Bu bölümde İbrahim’in bir daha tuzağa düştüğünü görüyoruz. Güneye doğru göç ederken İbrahim Avimelek adında bir bölgesel bir kralın alanına girdi. Daha önce Mısır’a inerken yaptığı gibi, eşi Sara’nın kız kardeşi olarak tanıtır. Avimelek de Sara’yı beğenir ve haremine katar. Ancak onunla birlikte olmadan Rab düşünde ona görünerek ‘Bu kadına dokursan öleceksin, çünkü o evli bir kadın’der. Dehşete düşen Avimelek’le ev halkı İbrahim’e ‘Bize ne yapmaya çalışıyorsun?’ diye sorar. İbrahim her zamanki mazeretini anlattıktan sonra karısını geri alır. Daha sonra Tanrı’nın sözü üzerinde İbrahim Avimelek ve ev halkı için dua eder ve RAB, Avimelek’in evindeki kadınların hamile kalmalarını sağlar. Aslında bu çok basit bir olay gibi görünse de çok önemli bir tuzaktı. Bir önceki bölümde Rab İbrahim’e eşi Sara’dan bir çocuk vaat etti. Ama Sara, Avimelek’le birlikte olsaydı çocuğun kimden olduğu anlaşılmayacaktı. Şeytan bu şekilde Tanrı’nın kurtuluş planını rayından çıkartmaya çalıştı ama Rab yine İbrahim ve karısının yardımına yetişti.

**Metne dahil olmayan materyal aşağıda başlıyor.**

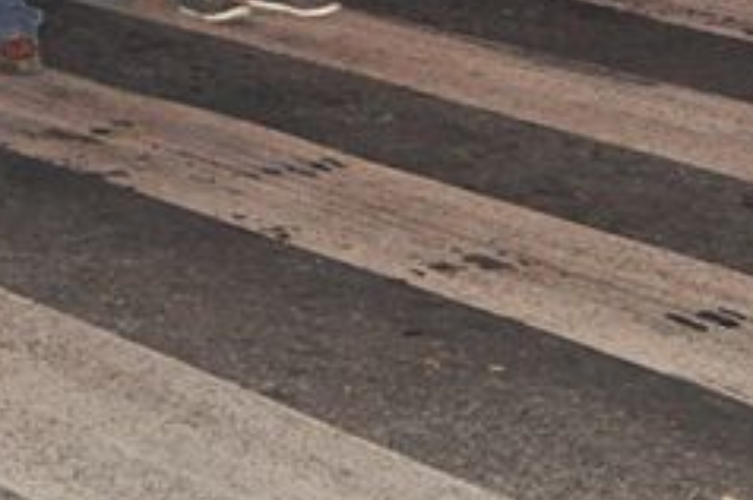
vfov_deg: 8.8
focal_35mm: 150
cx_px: 497
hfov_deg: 13.7
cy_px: -340
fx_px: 3133
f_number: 5
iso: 2000
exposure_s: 1/60
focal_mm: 28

Aslında bu bölümde İbrahim’in ve peygamberlerin bizim gibi insan olduklarını hatırlıyoruz. Nedense aklımızda onları hep büyütüp neredeyse ilahlaştırdık ama gerçek şu ki Tanrı’dan başka kutsal ve kusursuz biri yoktur. Kutsal Kitap da peygamberlerin hayatlarını aktarırken sadece güzel yanlarını aktarmıyor. Dürüst ve gerçekçi bir şekilde hayatlarının tümünü iletir. Bu bizi teşvik etmeli. İncil’de Peygamber İlyas için yazdığı gibi: ‘İlyas da tıpkı bizim gibi insandı’ (Yakup 5:17). İbrahim ve İlyas bizim gibi zaman zaman zayıf düşüp imansızlık yapabiliyorlardı. Onları özel kılan, hiç düşmeyip kusursuz olmaları değil, her düştüklerine bir daha kalkıp Tanrı’nın lütfuna sığınmalarıdır. Sonuç olarak Tanrı onları kullandığı gibi bizi de büyük işlerine kullanabilir yeter ki ona sadık olalım (2.Petrus 2:9).